▶ **Given information**

╔══

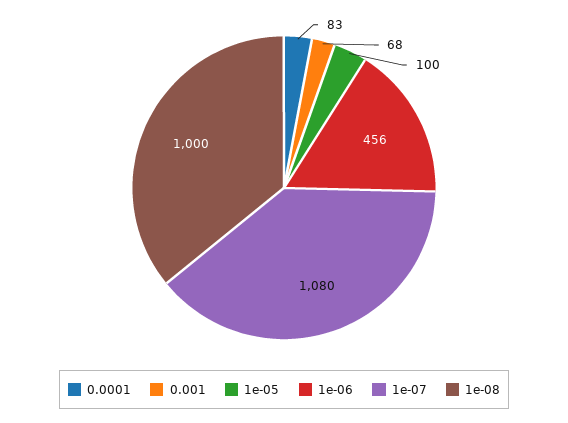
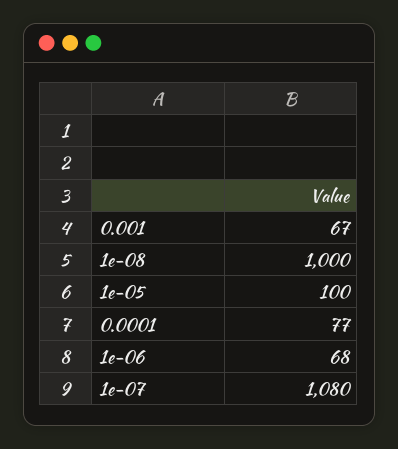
  {
-   "0.0001": 83,
+   "0.0001": 77,
-   "0.001": 68,
+   "0.001": 67,
    "1e-05": 100,
-   "1e-06": 456,
+   "1e-06": 68,
    "1e-07": 1080,
    "1e-08": 1000
  }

╚══

▶ **Task to complete**
In repeating the entries, exclude the pictures and alter nothing else.

▶ **Solution below**
  {
-   "0.0001": 83,
+   "0.0001": 77,
-   "0.001": 68,
+   "0.001": 67,
    "1e-05": 100,
-   "1e-06": 456,
+   "1e-06": 68,
    "1e-07": 1080,
    "1e-08": 1000
  }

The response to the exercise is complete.